Su respiración se volvió errática al darse cuenta de algo que lo dejó helado: su hija no estaba. ¿Dónde demonios estaba esa mocosa? ¿Por qué no venía a ayudarlo? Intentó mirar alrededor, pero la penumbra del sótano y su posición restringida le impedían ver más allá de su propio terror.
Un estruendo sacudió la habitación cuando la puerta se abrió de una patada. Jhoan se sobresaltó, su cuerpo convulsionándose de manera involuntaria sobre la cama. El gran bulto de carne que era su cuerpo tembló al ver la silueta que se recortaba en la puerta. Era la misma figura de antes, envuelta en negro, un pasamontañas ocultando su rostro. Pero sus ojos... sus ojos eran lo único visible, y en ellos no había rastro de piedad.
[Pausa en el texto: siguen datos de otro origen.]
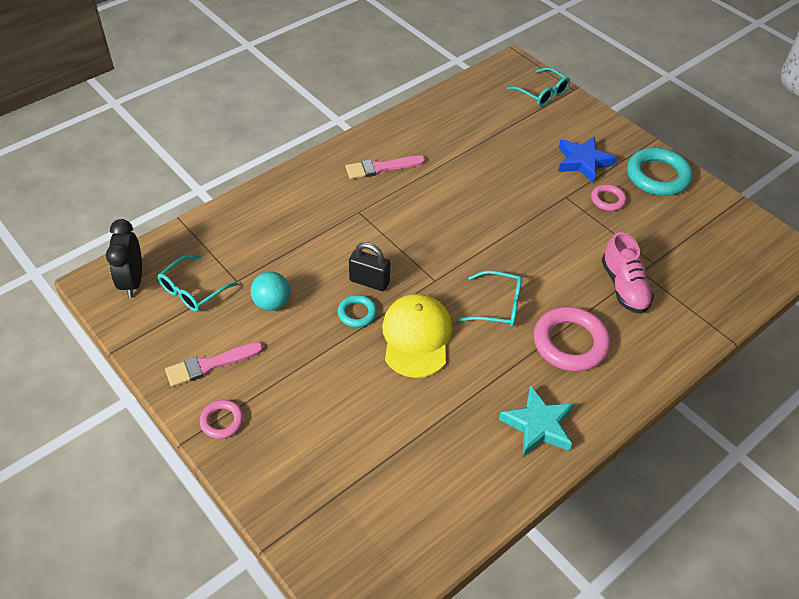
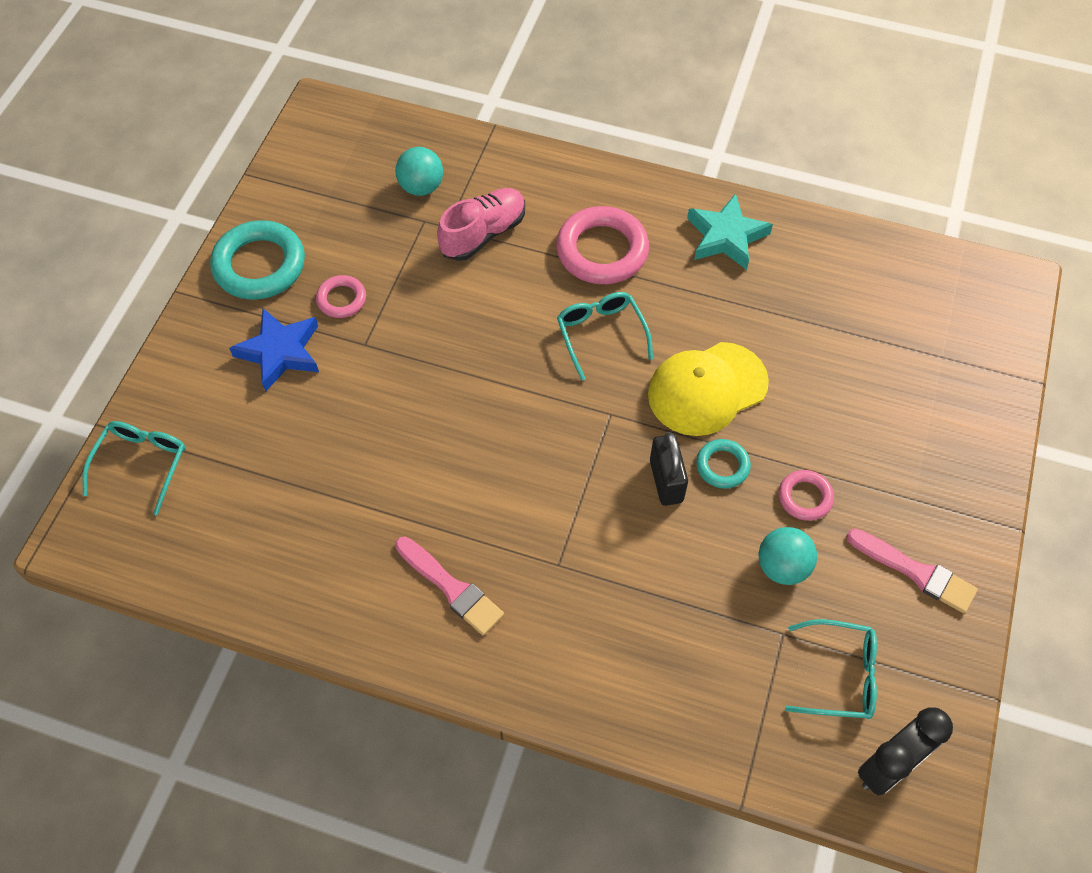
camera: 120 degrees left, 10 degrees up
pink ring [199,400,244,439] -> pink ring moved to [779,470,834,521]
none -> turquoise ball [395,147,443,196]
Camila avanzó con pasos firmes y controlados, su mirada oscura clavada en él. Cada movimiento suyo estaba impregnado de determinación, de la fría certeza de alguien que ya no duda, que ha tomado una decisión inquebrantable.
—¿Sabes quién soy? —preguntó con voz baja, letal. No necesitaba gritar; el veneno en su tono era suficiente para helar la sangre de cualquiera.